Mr. Hutchison (surgeons here are not known as "doctor") conceived the project, he said, to help shine a bright light on the generally uncomfortable subject of facial disfigurement and to demonstrate the possibilities and limits of facial surgery. He also wanted, he said, to give Mr. Gilbert, whom he knew slightly, "the opportunity to paint exceptional faces," and most of all to give his patients the chance for the catharsis that the painting process and the final portraits might bring.
"Art therapy in hospitals usually means patients fiddling around with clay," said Mr. Hutchison, who in 2000 formed the Saving Faces charity, which helps support patients with facial illness and raises money for research. "But here the patients are the sitters, and art is done to them."
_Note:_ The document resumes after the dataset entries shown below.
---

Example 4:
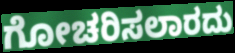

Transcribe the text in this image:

ಗೋಚರಿಸಲಾರದು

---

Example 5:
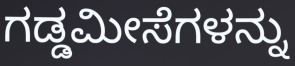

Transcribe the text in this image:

ಗಡ್ಡಮೀಸೆಗಳನ್ನುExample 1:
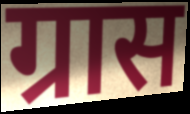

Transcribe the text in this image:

ग्रास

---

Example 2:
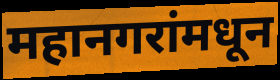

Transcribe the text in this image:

महानगरांमधून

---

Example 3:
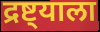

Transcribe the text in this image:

द्रष्ट्याला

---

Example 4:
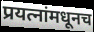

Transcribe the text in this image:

प्रयत्नांमधूनच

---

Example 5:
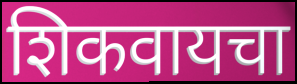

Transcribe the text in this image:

शिकवायचाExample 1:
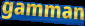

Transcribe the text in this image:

gamman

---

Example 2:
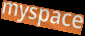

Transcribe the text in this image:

myspace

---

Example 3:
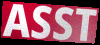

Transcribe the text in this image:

ASST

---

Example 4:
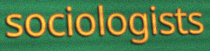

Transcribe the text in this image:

sociologists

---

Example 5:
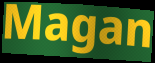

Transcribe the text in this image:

Magan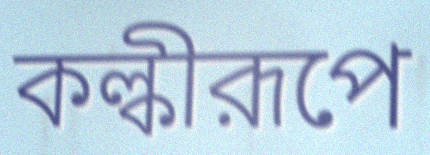
কল্কীরূপে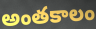
అంతకాలం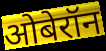
ओबेरॉनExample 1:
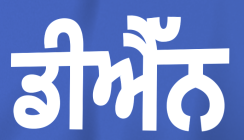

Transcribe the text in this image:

ਡੀਐੱਨ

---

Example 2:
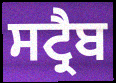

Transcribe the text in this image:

ਸਟ੍ਰੈਬ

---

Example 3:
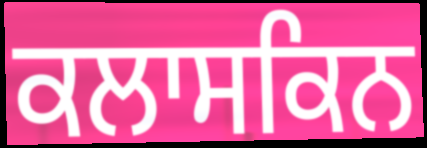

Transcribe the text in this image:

ਕਲਾਸਕਿਨ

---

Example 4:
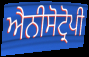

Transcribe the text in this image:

ਐਨੀਸੋਟ੍ਰੋਪੀ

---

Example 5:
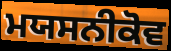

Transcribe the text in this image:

ਮਯਸਨੀਕੋਵ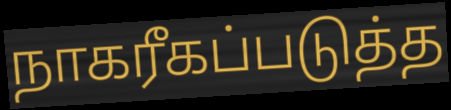
நாகரீகப்படுத்த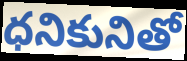
ధనికునితోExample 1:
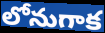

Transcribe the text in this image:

లోనుగాక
Speaking of Mr. de Lotbiniere, whose cancer is incurable, Mr. Hutchison said: "I have removed nearly every part of his head. I've removed his lower jaw, his upper jaw, his eye socket, his forehead, part of his brain. It's trite, when talking about him, to talk about courageousness. This is something more than courageous. This is a man who says: I am alive. I can do things. I am not going to let this tumor get in my way."
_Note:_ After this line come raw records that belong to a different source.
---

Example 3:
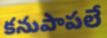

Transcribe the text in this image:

కనుపాపలే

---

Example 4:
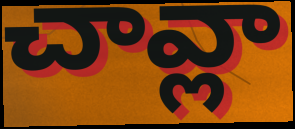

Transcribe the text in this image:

చావ్లా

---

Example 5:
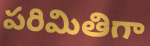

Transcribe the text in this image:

పరిమితిగాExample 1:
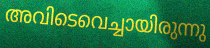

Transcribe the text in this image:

അവിടെവെച്ചായിരുന്നു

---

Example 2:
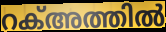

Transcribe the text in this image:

റക്അത്തിൽ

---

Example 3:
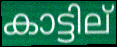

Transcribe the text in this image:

കാട്ടില്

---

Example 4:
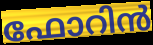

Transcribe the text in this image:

ഫോറിൻ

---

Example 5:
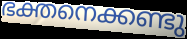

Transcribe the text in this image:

ഭക്തനെക്കണ്ടു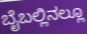
ಬೈಬಲ್ಲಿನಲ್ಲೂ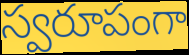
స్వరూపంగా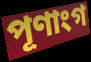
পূণাংগ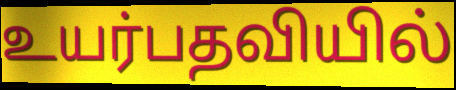
உயர்பதவியில்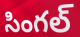
సింగల్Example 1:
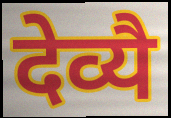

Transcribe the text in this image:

देव्यै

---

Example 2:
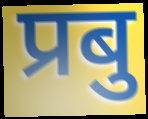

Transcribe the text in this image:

प्रबु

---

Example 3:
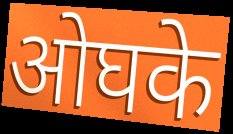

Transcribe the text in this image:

ओघके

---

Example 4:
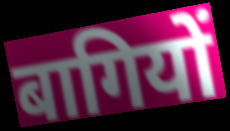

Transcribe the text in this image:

बागियों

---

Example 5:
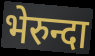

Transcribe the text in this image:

भेरुन्दा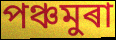
পঞ্চমুৰা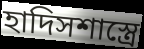
হাদিসশাস্ত্রেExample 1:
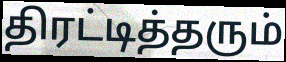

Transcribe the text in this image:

திரட்டித்தரும்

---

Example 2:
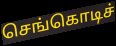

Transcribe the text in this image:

செங்கொடிச்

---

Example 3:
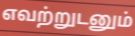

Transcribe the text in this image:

எவற்றுடனும்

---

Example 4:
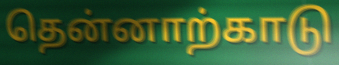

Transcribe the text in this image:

தென்னாற்காடு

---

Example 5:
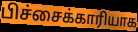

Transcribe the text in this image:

பிச்சைக்காரியாக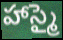
హాస్మై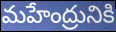
మహేంద్రునికి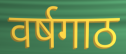
वर्षगाठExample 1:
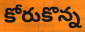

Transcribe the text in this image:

కోరుకొన్న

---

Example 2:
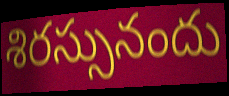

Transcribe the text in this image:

శిరస్సునందు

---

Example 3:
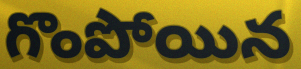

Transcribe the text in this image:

గొంపోయిన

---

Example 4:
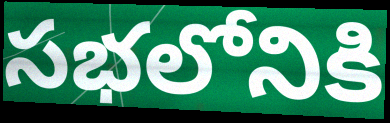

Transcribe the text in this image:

సభలోనికి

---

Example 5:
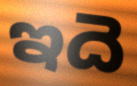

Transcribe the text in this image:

ఇదె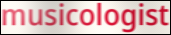
musicologistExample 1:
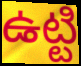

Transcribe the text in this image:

ఉట్టి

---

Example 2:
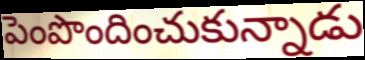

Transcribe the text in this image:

పెంపొందించుకున్నాడు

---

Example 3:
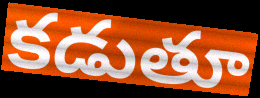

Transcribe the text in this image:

కడుతూ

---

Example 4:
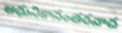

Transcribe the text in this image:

ఆధునికానంతరవాద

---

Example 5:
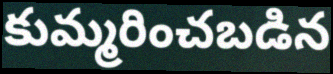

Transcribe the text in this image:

కుమ్మరించబడినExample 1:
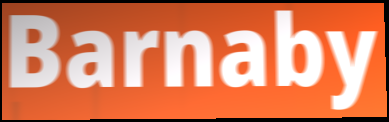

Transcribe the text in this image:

Barnaby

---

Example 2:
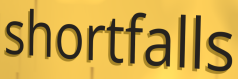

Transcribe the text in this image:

shortfalls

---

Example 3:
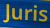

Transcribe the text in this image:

Juris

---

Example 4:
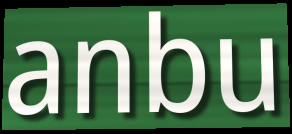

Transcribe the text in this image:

anbu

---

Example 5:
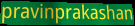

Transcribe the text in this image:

pravinprakashanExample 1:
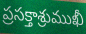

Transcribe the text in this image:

ప్రసక్తాశ్రుముఖీ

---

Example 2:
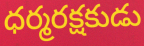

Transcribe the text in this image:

ధర్మరక్షకుడు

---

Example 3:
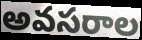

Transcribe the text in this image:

అవసరాల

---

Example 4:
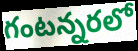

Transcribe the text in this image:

For his part, Mr. de Lotbiniere said he found it liberating to be painted. He is far more distressed, he said, about the loss of his faculties he is having trouble with his remaining eye, and with his palate gone, can only talk with a special plate inside his mouth that sometimes acts up than about the way he looks. "I thought this was wonderful living, I mean and I was so happy to be kept alive that it made me much more relaxed about my face," he said.
"The more people who are out there looking odd," he said, "the easier it will be for other people to go out and join them."
If there is a precedent for "Saving Faces," it is the pastel portraits that Henry Tonks drew of gravely wounded soldiers being operated on during World War I, portraits now owned by the Royal College of Surgeons in London. Mr. Hutchison said he hoped the "Saving Faces" portraits, which will be at the Portrait Gallery through April 21, could find a permanent home too. They have been traveling around Britain for more than a year, praised for introducing people to images they would ordinarily turn from, for making them look.
"What a wonderful idea for putting it all in perspective," wrote a visitor in a comment book at the Victoria Art Gallery in Bath, where "Saving Faces" toured a year ago. "What makes us all who we are, anyway?"